The plaintiff’s intestate, while swimming in one of the channels of the St. Lawrence river in the Thousand Islands, was run down and killed by a motorboat operated by defendant’s employee. The jury, by a special finding, has determined that the negligence of the defendant’s servant caused the accident. The jury has also found that the negligence of the plaintiff’s intestate was a contributing cause of her death.
*384The question for determination upon this appeal relates to the charge of the learned trial court. The place where the accident occurred was within the boundaries of the village of Alexandria Bay. The defendant introduced in evidence an ordinance of the village prohibiting bathing in that part of the river where the plaintiff’s intestate was struck and killed. The charge of the court was as follows:
“ There was an ordinance of the village of Alexandria Bay which made it unlawful for any person to swim in the particular place where this accident happened. It goes without saying that if this law had not been violated this accident never would have happened; if the plaintiff’s intestate had not violated that ordinance of the village she would not have been in the water at this place at this time and consequently could not have been struck by the motor boat.
“ * * * The authorities of the village of Alexandria Bay apparently recognizing that that was the place in the village where navigation was most frequent and where it would be expected that the boats would be plying back and forth, determined that for the safety of the public they should not be permitted to bathe in those portions of the stream. So this ordinance was passed making it unlawful so to do and I charge you that it is prima facie evidence of negligence, if any person violated the ordinance and injury occurred, it is prima facie evidence of negligence. In passing on that subject in this case I desire to read to you what the Court of Appeals has said as to the effect of such violation. This was a case where it was a violation of the statute in regard to the operation of a motor vehicle and it is applicable to the same question involved here: ‘ In the case at hand we have an instance of the admitted violation of a statute intended for the protection of travelers on the highway, of whom the defendant at the time was one. Yet the jurors were instructed in effect that they were at liberty in their discretion to treat the omission of lights either as innocent or as culpable. They were allowed to consider the default as lightly or gravely as they would. They might as well have been told that they could use a like discretion in holding a master at fault for the omission of a safety appliance prescribed by positive law for the protection of a workman. Jurors have no dispensing power by which they may relax the duty that one traveler on the highway owes under the statute to another. It is error to tell them that they have. The omission of these lights is a wrong, and being wholly unexcused was also a negligent wrong. No license should have been conceded to the triers of the facts to find it anything else.’ So you must consider this ordinance of the village of Alexandria Bay as the law binding upon the plaintiff’s *385intestate and you have no right under the oath that you have taken to attempt to set aside that law or any other law.”

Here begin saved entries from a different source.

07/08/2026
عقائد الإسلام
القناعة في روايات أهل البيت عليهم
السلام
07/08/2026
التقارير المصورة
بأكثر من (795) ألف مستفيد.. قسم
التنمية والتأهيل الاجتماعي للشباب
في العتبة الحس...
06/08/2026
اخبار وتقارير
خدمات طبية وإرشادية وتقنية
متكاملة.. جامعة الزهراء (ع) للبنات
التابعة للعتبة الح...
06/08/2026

Taken as a whole, these instructions could only be understood to mean that the plaintiff’s intestate violated the ordinance and was negligent. The verdict that the plaintiff’s intestate was guilty of negligence contributing to her death, was inevitable and under the language quoted might well have been directed. If the charge had been simply to the effect that the violation of the ordinance was prima facie evidence of negligence, it would not have been erroneous. (Fluker v. Ziegele Brewing Co., 201 N. Y. 40; Knupfle v. Knicker-bocker Ice Co., 84 id. 488; McGrath v. N. Y. C. & H. R. R. R. Co., 63 id. 522.) But the charge went far beyond this and left no substantial question for the jury. Had the matter of the ordinance been contained in a statute of the State, the charge would have been correct. Then the language of the opinion in Martin v. Herzog (228 N. Y. 164), which was quoted, would have been apposite.
In some respects a municipal ordinance has the binding effect of a statute within the corporate limits of the municipality. (Matter of Stubbe v. Adamson, 220 N. Y. 459; City of Watertown v. Rodenbaugh, 112 App. Div. 723; City of Buffalo v. N. Y., L. E. & W. R. R. Co., 152 N. Y. 276; Karpeles v. Heine, 227 id. 74; Martin v. Herzog, supra.) Logically, as pointed out in the opinion in the case last' cited, the effect of an ordinance might well be assimilated to that of a statute. Such a case as this may not, however, be determined upon the pure logic of the situation. Precedent controls our court, and it is well established that an ordinance in a negligence case is but evidence of negligence. It furnishes a standard of conduct; but, whether it is a standard which the ordinarily prudent man would conform to remains a question for the jury to decide. It need not be adopted by the jury as the controlling standard. (Schumer v. Caplin, 241 N. Y. 346; Fluker v. Ziegele Brewing Co., supra.)
The charge was, therefore, erroneous. Its effect upon the jury is beyond question.
The judgment and order should be reversed on the law and a new trial granted, with costs to the appellant to abide the event.
All concur. Present — Hubbs, P. J., Clark, Sears, Crouch and Taylor, JJ.
Judgment and order reversed on the law and a new trial granted, with costs to appellant to abide the event.